(Records contained in a dataset)
+--

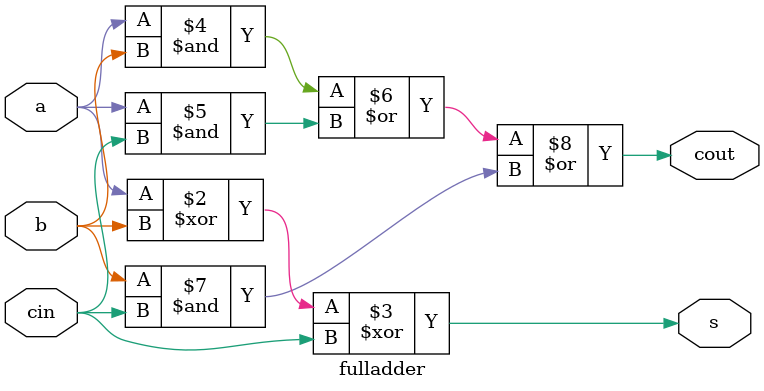
<source format=v>

module fulladder(a,b,cin,s,cout);
 
input a,b,cin;  //inputs
output reg s, cout;  //outputs

always@(a,b,cin) 
begin
	s=a^b^cin;  //sum
	cout=(a&b)|(a&cin)|(b&cin);  //carry
end

endmodule

</source>
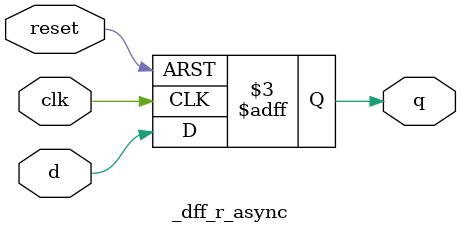
<source format=v>
module _dff_r_async(clk, reset, d, q);	//Asynchronous D Flip flop

	input clk, reset, d;
	output q;
	reg q;
	
	always @ (posedge clk or negedge reset)	//clk on positive edge or reset on
	begin
		if(reset == 0) q <= 1'b0;	//if reset is 0, q is 0
		else q <= d;	//else, q is d
	end
endmodule
</source>
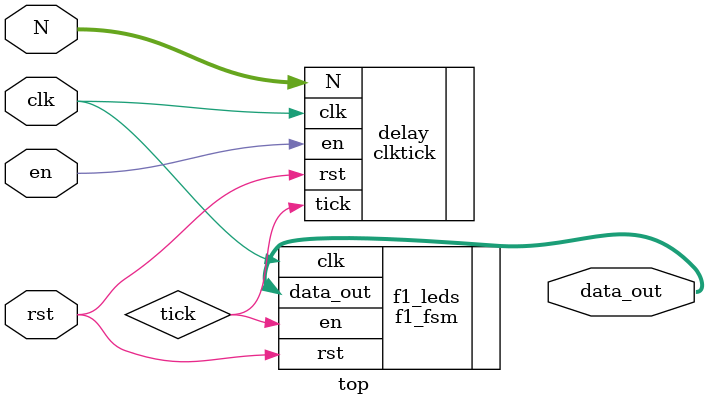
<source format=sv>
module top #(
    parameter WIDTH = 16
)(
    input   logic               clk,
    input   logic               rst,
    input   logic               en,
    input   logic  [WIDTH-1:0]  N,
    output  logic  [7:0]        data_out
);

clktick delay (
    .clk    (clk),
    .rst    (rst),
    .en     (en),
    .N      (N),
    .tick   (tick)
);

f1_fsm f1_leds (
    .rst        (rst),
    .en         (tick),
    .clk        (clk),
    .data_out   (data_out)
);

endmodule

</source>
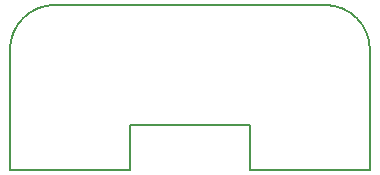
<source format=gko>
G04 #@! TF.FileFunction,Profile,NP*
%FSLAX46Y46*%
G04 Gerber Fmt 4.6, Leading zero omitted, Abs format (unit mm)*
G04 Created by KiCad (PCBNEW 4.0.0-rc2-stable) date 12/02/15 20:29:02*
%MOMM*%
G01*
G04 APERTURE LIST*
%ADD10C,0.100000*%
%ADD11C,0.150000*%
G04 APERTURE END LIST*
D10*
D11*
X162560000Y-90170000D02*
X152400000Y-90170000D01*
X172720000Y-90170000D02*
X182880000Y-90170000D01*
X172720000Y-86360000D02*
X172720000Y-90170000D01*
X167640000Y-86360000D02*
X172720000Y-86360000D01*
X162560000Y-86360000D02*
X162560000Y-90170000D01*
X167640000Y-86360000D02*
X162560000Y-86360000D01*
X156210000Y-76200000D02*
X179070000Y-76200000D01*
X152400000Y-80010000D02*
X152400000Y-90170000D01*
X182880000Y-80010000D02*
X182880000Y-90170000D01*
X182880000Y-80010000D02*
G75*
G03X179070000Y-76200000I-3810000J0D01*
G01*
X156210000Y-76200000D02*
G75*
G03X152400000Y-80010000I0J-3810000D01*
G01*
M02*

</source>
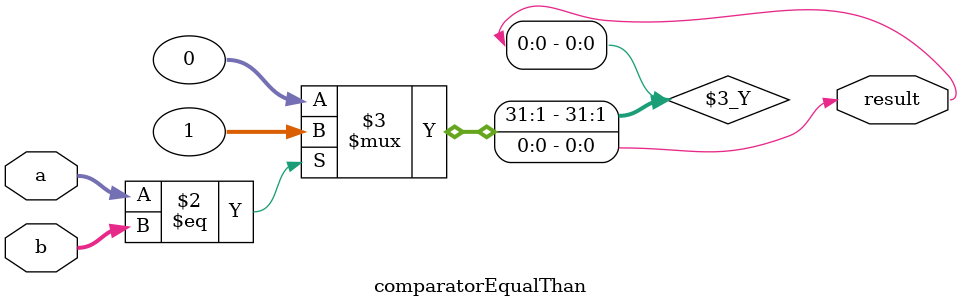
<source format=sv>
module comparatorEqualThan
#(parameter n = 10) 
(input wire [n-1:0] a, b,
  output reg result);

    always @* begin
		result <= (a==b) ? 1 : 0;  
    end
	 
endmodule
</source>
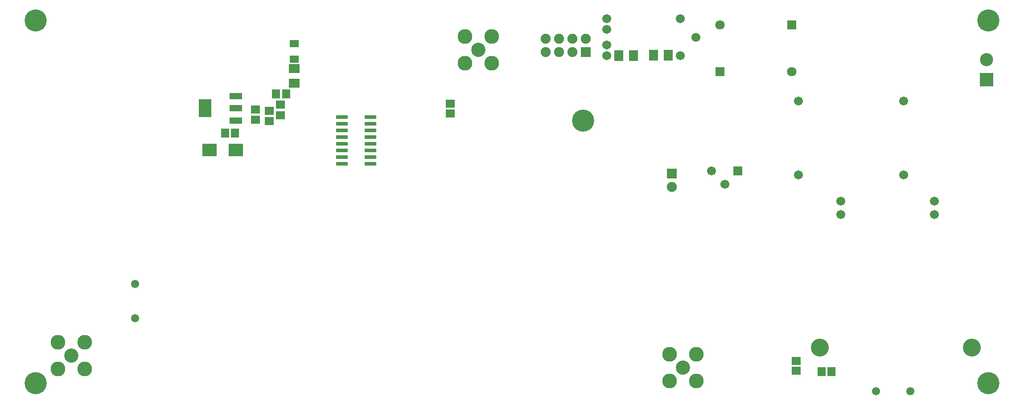
<source format=gbs>
G04*
G04 #@! TF.GenerationSoftware,Altium Limited,Altium Designer,19.1.8 (144)*
G04*
G04 Layer_Color=16711935*
%FSLAX25Y25*%
%MOIN*%
G70*
G01*
G75*
%ADD26R,0.07887X0.07099*%
%ADD32R,0.07099X0.07887*%
%ADD34R,0.05918X0.06706*%
%ADD37R,0.09265X0.04540*%
%ADD38R,0.09265X0.13595*%
%ADD43R,0.06706X0.05918*%
%ADD45C,0.06706*%
%ADD46C,0.11036*%
%ADD47C,0.10642*%
%ADD48C,0.06115*%
%ADD49R,0.09855X0.09855*%
%ADD50C,0.09855*%
%ADD51R,0.07493X0.07493*%
%ADD52C,0.07493*%
%ADD53R,0.06706X0.06706*%
%ADD54C,0.07099*%
%ADD55R,0.07099X0.07099*%
%ADD56R,0.07493X0.07493*%
%ADD57C,0.13398*%
%ADD58C,0.16548*%
%ADD121R,0.06312X0.06706*%
%ADD122R,0.06706X0.06312*%
%ADD123R,0.07099X0.05524*%
%ADD124R,0.11036X0.09461*%
%ADD125R,0.08674X0.03162*%
D26*
X205161Y-51542D02*
D03*
Y-62566D02*
D03*
D32*
X459012Y-42000D02*
D03*
X447988D02*
D03*
X473988Y-41500D02*
D03*
X485012D02*
D03*
D34*
X153624Y-99948D02*
D03*
X161104D02*
D03*
X607029Y-278500D02*
D03*
X599548D02*
D03*
D37*
X161598Y-72361D02*
D03*
Y-81416D02*
D03*
Y-90471D02*
D03*
D38*
X138763Y-81416D02*
D03*
D43*
X322000Y-85240D02*
D03*
Y-77760D02*
D03*
X580500Y-278029D02*
D03*
Y-270548D02*
D03*
X176240Y-82409D02*
D03*
Y-89889D02*
D03*
D45*
X614000Y-161000D02*
D03*
X684000Y-151000D02*
D03*
X614000D02*
D03*
X684000Y-161000D02*
D03*
X527247Y-138167D02*
D03*
X517404Y-128325D02*
D03*
X438843Y-41940D02*
D03*
X505772Y-28161D02*
D03*
X493961Y-41940D02*
D03*
X438843Y-14381D02*
D03*
X493961D02*
D03*
X438843Y-22255D02*
D03*
Y-34066D02*
D03*
X582209Y-131111D02*
D03*
Y-75993D02*
D03*
X660950Y-131111D02*
D03*
Y-75993D02*
D03*
D46*
X486000Y-285500D02*
D03*
X506000D02*
D03*
Y-265500D02*
D03*
X486000D02*
D03*
X28500Y-276500D02*
D03*
X48500D02*
D03*
Y-256500D02*
D03*
X28500D02*
D03*
X352857Y-47634D02*
D03*
X332857D02*
D03*
Y-27634D02*
D03*
X352857D02*
D03*
D47*
X496000Y-275500D02*
D03*
X38500Y-266500D02*
D03*
X342857Y-37634D02*
D03*
D48*
X86250Y-212866D02*
D03*
Y-238457D02*
D03*
X640346Y-293307D02*
D03*
X665936D02*
D03*
D49*
X723025Y-60011D02*
D03*
D50*
Y-45011D02*
D03*
D51*
X487571Y-130296D02*
D03*
D52*
Y-140296D02*
D03*
X423196Y-29358D02*
D03*
X413196Y-39358D02*
D03*
Y-29358D02*
D03*
X403196Y-39358D02*
D03*
Y-29358D02*
D03*
X393196Y-39358D02*
D03*
Y-29358D02*
D03*
D53*
X537089Y-128325D02*
D03*
D54*
X523573Y-18774D02*
D03*
X577378Y-53800D02*
D03*
D55*
X523573Y-53774D02*
D03*
X577378Y-18800D02*
D03*
D56*
X423196Y-39358D02*
D03*
D57*
X712000Y-260630D02*
D03*
X598425D02*
D03*
D58*
X724409Y-15748D02*
D03*
Y-287402D02*
D03*
X11811Y-15748D02*
D03*
Y-287402D02*
D03*
X421260Y-90551D02*
D03*
D121*
X199374Y-70500D02*
D03*
X191500D02*
D03*
D122*
X195000Y-78563D02*
D03*
Y-86437D02*
D03*
X186675Y-90974D02*
D03*
Y-83100D02*
D03*
D123*
X205344Y-44573D02*
D03*
Y-32762D02*
D03*
D124*
X161558Y-112747D02*
D03*
X141873D02*
D03*
D125*
X241085Y-87910D02*
D03*
Y-92909D02*
D03*
Y-97909D02*
D03*
Y-102909D02*
D03*
Y-107909D02*
D03*
Y-112909D02*
D03*
Y-117909D02*
D03*
Y-122909D02*
D03*
X262345D02*
D03*
Y-117909D02*
D03*
Y-112909D02*
D03*
Y-107909D02*
D03*
Y-102909D02*
D03*
Y-97909D02*
D03*
Y-92909D02*
D03*
Y-87910D02*
D03*
M02*

</source>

+--

Your job is to transcribe the entries above exactly; skip the pictures.

## Answer box
<source format=v>

module fulladder(a,b,cin,s,cout);
 
input a,b,cin;  //inputs
output reg s, cout;  //outputs

always@(a,b,cin) 
begin
	s=a^b^cin;  //sum
	cout=(a&b)|(a&cin)|(b&cin);  //carry
end

endmodule

</source>
<source format=v>
module _dff_r_async(clk, reset, d, q);	//Asynchronous D Flip flop

	input clk, reset, d;
	output q;
	reg q;
	
	always @ (posedge clk or negedge reset)	//clk on positive edge or reset on
	begin
		if(reset == 0) q <= 1'b0;	//if reset is 0, q is 0
		else q <= d;	//else, q is d
	end
endmodule
</source>
<source format=sv>
module top #(
    parameter WIDTH = 16
)(
    input   logic               clk,
    input   logic               rst,
    input   logic               en,
    input   logic  [WIDTH-1:0]  N,
    output  logic  [7:0]        data_out
);

clktick delay (
    .clk    (clk),
    .rst    (rst),
    .en     (en),
    .N      (N),
    .tick   (tick)
);

f1_fsm f1_leds (
    .rst        (rst),
    .en         (tick),
    .clk        (clk),
    .data_out   (data_out)
);

endmodule

</source>
<source format=gko>
G04 #@! TF.FileFunction,Profile,NP*
%FSLAX46Y46*%
G04 Gerber Fmt 4.6, Leading zero omitted, Abs format (unit mm)*
G04 Created by KiCad (PCBNEW 4.0.0-rc2-stable) date 12/02/15 20:29:02*
%MOMM*%
G01*
G04 APERTURE LIST*
%ADD10C,0.100000*%
%ADD11C,0.150000*%
G04 APERTURE END LIST*
D10*
D11*
X162560000Y-90170000D02*
X152400000Y-90170000D01*
X172720000Y-90170000D02*
X182880000Y-90170000D01*
X172720000Y-86360000D02*
X172720000Y-90170000D01*
X167640000Y-86360000D02*
X172720000Y-86360000D01*
X162560000Y-86360000D02*
X162560000Y-90170000D01*
X167640000Y-86360000D02*
X162560000Y-86360000D01*
X156210000Y-76200000D02*
X179070000Y-76200000D01*
X152400000Y-80010000D02*
X152400000Y-90170000D01*
X182880000Y-80010000D02*
X182880000Y-90170000D01*
X182880000Y-80010000D02*
G75*
G03X179070000Y-76200000I-3810000J0D01*
G01*
X156210000Y-76200000D02*
G75*
G03X152400000Y-80010000I0J-3810000D01*
G01*
M02*

</source>
<source format=sv>
module comparatorEqualThan
#(parameter n = 10) 
(input wire [n-1:0] a, b,
  output reg result);

    always @* begin
		result <= (a==b) ? 1 : 0;  
    end
	 
endmodule
</source>
<source format=gbs>
G04*
G04 #@! TF.GenerationSoftware,Altium Limited,Altium Designer,19.1.8 (144)*
G04*
G04 Layer_Color=16711935*
%FSLAX25Y25*%
%MOIN*%
G70*
G01*
G75*
%ADD26R,0.07887X0.07099*%
%ADD32R,0.07099X0.07887*%
%ADD34R,0.05918X0.06706*%
%ADD37R,0.09265X0.04540*%
%ADD38R,0.09265X0.13595*%
%ADD43R,0.06706X0.05918*%
%ADD45C,0.06706*%
%ADD46C,0.11036*%
%ADD47C,0.10642*%
%ADD48C,0.06115*%
%ADD49R,0.09855X0.09855*%
%ADD50C,0.09855*%
%ADD51R,0.07493X0.07493*%
%ADD52C,0.07493*%
%ADD53R,0.06706X0.06706*%
%ADD54C,0.07099*%
%ADD55R,0.07099X0.07099*%
%ADD56R,0.07493X0.07493*%
%ADD57C,0.13398*%
%ADD58C,0.16548*%
%ADD121R,0.06312X0.06706*%
%ADD122R,0.06706X0.06312*%
%ADD123R,0.07099X0.05524*%
%ADD124R,0.11036X0.09461*%
%ADD125R,0.08674X0.03162*%
D26*
X205161Y-51542D02*
D03*
Y-62566D02*
D03*
D32*
X459012Y-42000D02*
D03*
X447988D02*
D03*
X473988Y-41500D02*
D03*
X485012D02*
D03*
D34*
X153624Y-99948D02*
D03*
X161104D02*
D03*
X607029Y-278500D02*
D03*
X599548D02*
D03*
D37*
X161598Y-72361D02*
D03*
Y-81416D02*
D03*
Y-90471D02*
D03*
D38*
X138763Y-81416D02*
D03*
D43*
X322000Y-85240D02*
D03*
Y-77760D02*
D03*
X580500Y-278029D02*
D03*
Y-270548D02*
D03*
X176240Y-82409D02*
D03*
Y-89889D02*
D03*
D45*
X614000Y-161000D02*
D03*
X684000Y-151000D02*
D03*
X614000D02*
D03*
X684000Y-161000D02*
D03*
X527247Y-138167D02*
D03*
X517404Y-128325D02*
D03*
X438843Y-41940D02*
D03*
X505772Y-28161D02*
D03*
X493961Y-41940D02*
D03*
X438843Y-14381D02*
D03*
X493961D02*
D03*
X438843Y-22255D02*
D03*
Y-34066D02*
D03*
X582209Y-131111D02*
D03*
Y-75993D02*
D03*
X660950Y-131111D02*
D03*
Y-75993D02*
D03*
D46*
X486000Y-285500D02*
D03*
X506000D02*
D03*
Y-265500D02*
D03*
X486000D02*
D03*
X28500Y-276500D02*
D03*
X48500D02*
D03*
Y-256500D02*
D03*
X28500D02*
D03*
X352857Y-47634D02*
D03*
X332857D02*
D03*
Y-27634D02*
D03*
X352857D02*
D03*
D47*
X496000Y-275500D02*
D03*
X38500Y-266500D02*
D03*
X342857Y-37634D02*
D03*
D48*
X86250Y-212866D02*
D03*
Y-238457D02*
D03*
X640346Y-293307D02*
D03*
X665936D02*
D03*
D49*
X723025Y-60011D02*
D03*
D50*
Y-45011D02*
D03*
D51*
X487571Y-130296D02*
D03*
D52*
Y-140296D02*
D03*
X423196Y-29358D02*
D03*
X413196Y-39358D02*
D03*
Y-29358D02*
D03*
X403196Y-39358D02*
D03*
Y-29358D02*
D03*
X393196Y-39358D02*
D03*
Y-29358D02*
D03*
D53*
X537089Y-128325D02*
D03*
D54*
X523573Y-18774D02*
D03*
X577378Y-53800D02*
D03*
D55*
X523573Y-53774D02*
D03*
X577378Y-18800D02*
D03*
D56*
X423196Y-39358D02*
D03*
D57*
X712000Y-260630D02*
D03*
X598425D02*
D03*
D58*
X724409Y-15748D02*
D03*
Y-287402D02*
D03*
X11811Y-15748D02*
D03*
Y-287402D02*
D03*
X421260Y-90551D02*
D03*
D121*
X199374Y-70500D02*
D03*
X191500D02*
D03*
D122*
X195000Y-78563D02*
D03*
Y-86437D02*
D03*
X186675Y-90974D02*
D03*
Y-83100D02*
D03*
D123*
X205344Y-44573D02*
D03*
Y-32762D02*
D03*
D124*
X161558Y-112747D02*
D03*
X141873D02*
D03*
D125*
X241085Y-87910D02*
D03*
Y-92909D02*
D03*
Y-97909D02*
D03*
Y-102909D02*
D03*
Y-107909D02*
D03*
Y-112909D02*
D03*
Y-117909D02*
D03*
Y-122909D02*
D03*
X262345D02*
D03*
Y-117909D02*
D03*
Y-112909D02*
D03*
Y-107909D02*
D03*
Y-102909D02*
D03*
Y-97909D02*
D03*
Y-92909D02*
D03*
Y-87910D02*
D03*
M02*

</source>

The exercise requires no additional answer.